SNEZANA SARASWATI PETROVIC
Collateral Damage is an immersive installation that speaks to the damage and harm we are causing to nature, whether intentionally or unintentionally.
I am on a journey of discovery to find new ways of imagining freedom from our current climate-change circumstances. I find myself like the giant blue marlin captured and entangled in an abundance of plastic zip-ties hoping for release. I invite you to explore Collateral Damage to discover the data, influences and inspiration behind my call for action with the hope that a dialogue will help us to face and re-discover a better future for humanity and the Earth.
ARTIST BIO
Multi media artist, and an award-winning set/costume designer
Snezana Saraswati Petrovic is a multi-media artist and an award-winning set and costume designer.
Snezana has exhibited both nationally and internationally in Amsterdam, Los Angeles, Singapore, Tokyo, Prague, and Belgrade, at the venues in Los Angeles including the Museum of Contemporary Art (MOCA) and Stedijilk Museum in Amsterdam. She worked under Judi Chicago on the project "Envisioning the Future" at Pomona Arts Colony (2002) which solidified her focus on the environmental issues.
Snezana is the recipient of numerous awards in USA and Europe including the “Golden Arena” for Production Design in feature movie “Harms Case” and “Ovation 2010, Los Angeles” for the costume design in the Large Theater category. Snezana was also awarded UC Regents Grant, Center for Cultural Innovation Quick Grant and National Endowment for the Arts project grant.
She served as art, art history, and theater design instructor with California State University , Los Angeles (1997-2002) and the University of Redlands, Redlands, CA (2004-present). She also served as Chair of Fine Arts Department, Professional Development Coordinator, and Professor at Crafton Hills College, Yucaipa, CA (2002-2019).
Her MFA thesis in theater set design process was the first in USA done as an interactive CD_ROM format as a predecessor to DVD format now widely spread.
Her most recent solo installation and AR exploration “Collateral Damage: Re-Call” will be presented at Gallery 825, Los Angeles from January 15th until February 18th, 2022. Snezana holds an MFA from University of California, Irvine, CA; a BFA, from Belgrade University, Yugoslavia; and Professor Emerita in Arts from Crafton Hills College, Yucaipa, CA.
CAUSE OF COLLATERAL DAMAGE BLACK CARBON
Particulate PM2.5 µg/m3 : A Pensive Saga
This video is a poetic meditation on scientific data revolving around the story of the global spread of Black Carbon (BC), a component of fine particulate matter PM ≤ 2.5 µm. It is structured as a polyptych in four sections: Spread-Detection-Prevention-Activation. It was created as a series of real time animated drawings, depicting the story of spread of Black Carbon, with a movement from white to black to white. The flashes of a SF imaginary character “The Mother” come in/out as a chorus from the Greek tragedies warning us of the potential dismal future. The fourth segment: Activation is a static image that invites the audience to affect the change by use of ARTIVIA app. The sound scape is created from the actual recordings from nature reflective of BC’s destruction and effects, e.g. rain patterns, ocean, fire, air/wind, breath and asthmatic cough.
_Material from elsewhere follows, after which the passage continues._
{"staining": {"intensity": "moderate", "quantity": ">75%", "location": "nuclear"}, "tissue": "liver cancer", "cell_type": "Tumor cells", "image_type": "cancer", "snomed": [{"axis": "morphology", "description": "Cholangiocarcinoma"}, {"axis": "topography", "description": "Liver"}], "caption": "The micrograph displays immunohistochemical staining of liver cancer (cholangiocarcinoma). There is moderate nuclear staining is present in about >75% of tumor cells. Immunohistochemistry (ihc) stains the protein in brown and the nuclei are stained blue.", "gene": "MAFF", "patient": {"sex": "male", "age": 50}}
The intention at the end of this video saga is to highlight the harmony between humans and nature while fighting together as both: saviors and climate warriors.
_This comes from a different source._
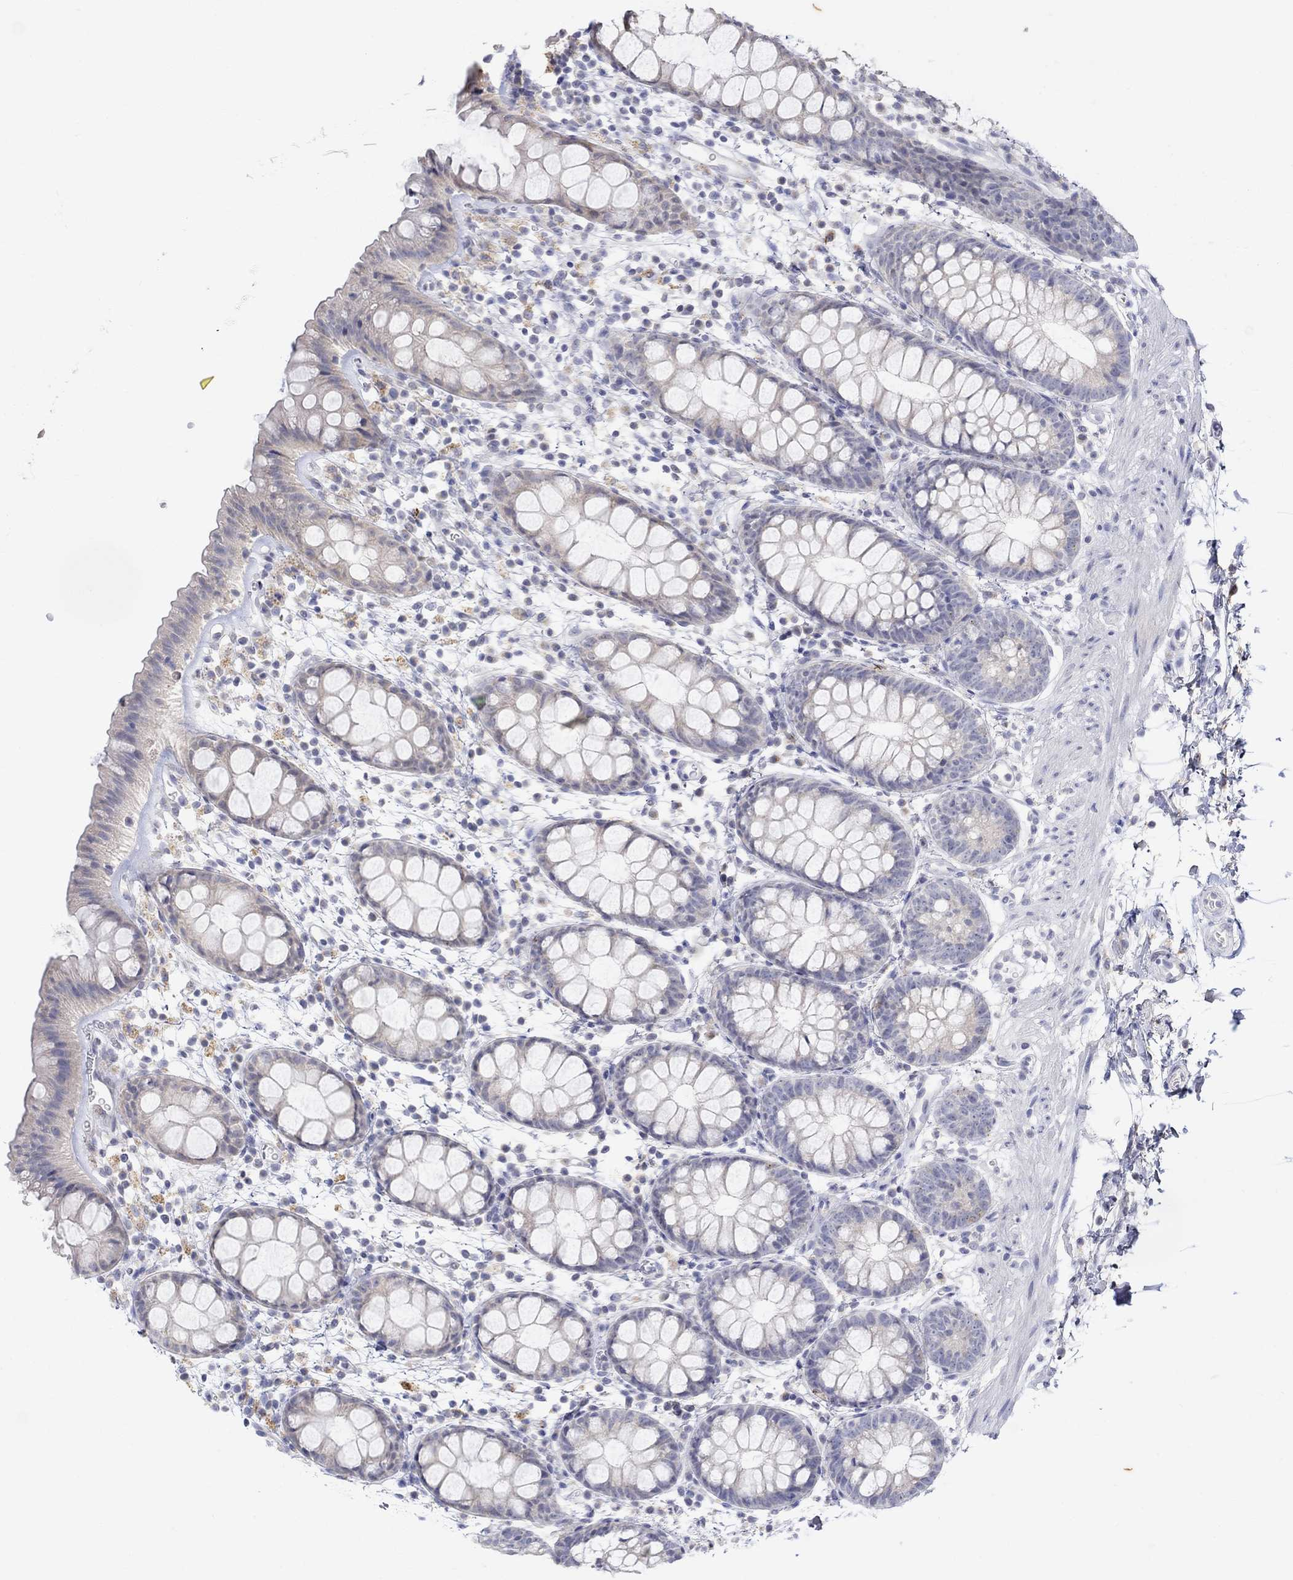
{"staining": {"intensity": "negative", "quantity": "none", "location": "none"}, "tissue": "rectum", "cell_type": "Glandular cells", "image_type": "normal", "snomed": [{"axis": "morphology", "description": "Normal tissue, NOS"}, {"axis": "topography", "description": "Rectum"}], "caption": "Photomicrograph shows no protein expression in glandular cells of normal rectum. (DAB (3,3'-diaminobenzidine) immunohistochemistry with hematoxylin counter stain).", "gene": "FNDC5", "patient": {"sex": "male", "age": 57}}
COLLATERAL DAMAGE FUTURE:BIONIC GARDEN
length 2:31min
The Future Bionic Garden is indoor/outdoor video installation is created as dystopian model garden with "fake" infomercial promoting benefits and advantages of plastic-fantastic garden while featuring the fictional character The Mother from “Collateral Damage” project. The upbeat repetitive music, bold colors, crude stop-motion animation of happy bionic-bugs dance are masking a grim possible future where the face and body are completely covered due to the pollution. The sci-fi environment is in a playful way both critique of our consumption of plastic as well as call to the action at the 11th hour.
The most recent installation was presented during the Covid 19 lock down for "Durden and Ray" Gallery in Los Angeles.
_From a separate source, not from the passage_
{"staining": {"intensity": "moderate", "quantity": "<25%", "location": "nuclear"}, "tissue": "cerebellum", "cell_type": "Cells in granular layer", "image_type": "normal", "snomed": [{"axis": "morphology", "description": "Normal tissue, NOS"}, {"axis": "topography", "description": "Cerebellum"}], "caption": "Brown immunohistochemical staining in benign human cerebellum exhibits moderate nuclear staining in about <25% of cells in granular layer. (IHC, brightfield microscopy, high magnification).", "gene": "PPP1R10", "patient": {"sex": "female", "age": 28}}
WOUNDS TRAPPED IN FABRIC OF TIME
This installation is a contemplation on the history of violence and deep psychological and physical wounds that women endured globally and through the history. On a deep personal level it is my confession of fragility and permanence of pain even when the wounds are seemingly healed.
The choice of zip ties, as tools of captivity e.g. hand cuffs and properties of the plastic as endured material that will surpass us and damage the nature, is metaphor for the passages of time in its increments and continuity. My journey through life is mapped in each stop in this net.
Bloody red paint on a gauze are witnesses of pain buried or interwoven into a memory.
Each time the installation is located on another site is meant to embrace the space in different ways, while altering the “pain” visibility. Regardless, the pain always stay trapped in the fabric of time.